Please format the text of the material below as a JSON list of strings, one string per line, skipping blank lines. Leave the pictures out.

RECORD EXTRACTS Start Marker

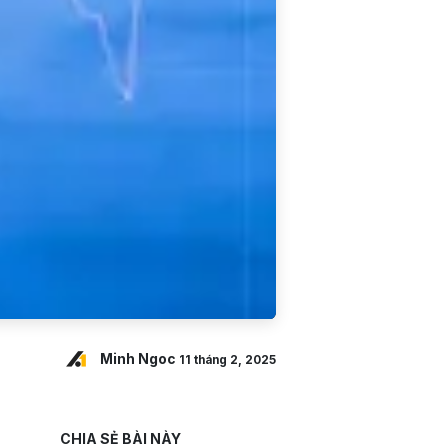
Minh Ngoc
11 tháng 2, 2025
CHIA SẺ BÀI NÀY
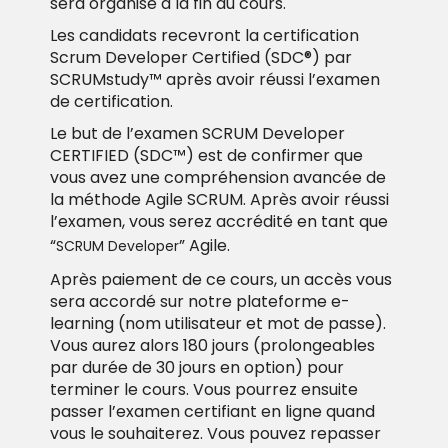
sera organisé à la fin du cours.
Les candidats recevront la certification
Scrum Developer Certified (SDC®) par
SCRUMstudy™ après avoir réussi l’examen
de certification.
Le but de l’examen
SCRUM Developer
CERTIFIED (SDC™)
est de confirmer que
vous avez une compréhension avancée de
la méthode Agile SCRUM. Après avoir réussi
l’examen, vous serez accrédité en tant que
“
” Agile.
SCRUM Developer
Après paiement de ce cours, un accès vous
sera accordé sur notre plateforme e-
learning (nom utilisateur et mot de passe).
Vous aurez alors 180 jours (prolongeables
par durée de 30 jours en option) pour
terminer le cours. Vous pourrez ensuite
passer l’examen certifiant en ligne quand
vous le souhaiterez. Vous pouvez repasser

RECORD EXTRACTS End Marker

RESPONSE:
[
  "Minh Ngoc",
  "11 tháng 2, 2025",
  "CHIA SẺ BÀI NÀY",
  "sera organisé à la fin du cours.",
  "Les candidats recevront la certification",
  "Scrum Developer Certified (SDC®) par",
  "SCRUMstudy™ après avoir réussi l’examen",
  "de certification.",
  "Le but de l’examen",
  "SCRUM Developer",
  "CERTIFIED (SDC™)",
  "est de confirmer que",
  "vous avez une compréhension avancée de",
  "la méthode Agile SCRUM. Après avoir réussi",
  "l’examen, vous serez accrédité en tant que",
  "“",
  "” Agile.",
  "SCRUM Developer",
  "Après paiement de ce cours, un accès vous",
  "sera accordé sur notre plateforme e-",
  "learning (nom utilisateur et mot de passe).",
  "Vous aurez alors 180 jours (prolongeables",
  "par durée de 30 jours en option) pour",
  "terminer le cours. Vous pourrez ensuite",
  "passer l’examen certifiant en ligne quand",
  "vous le souhaiterez. Vous pouvez repasser"
]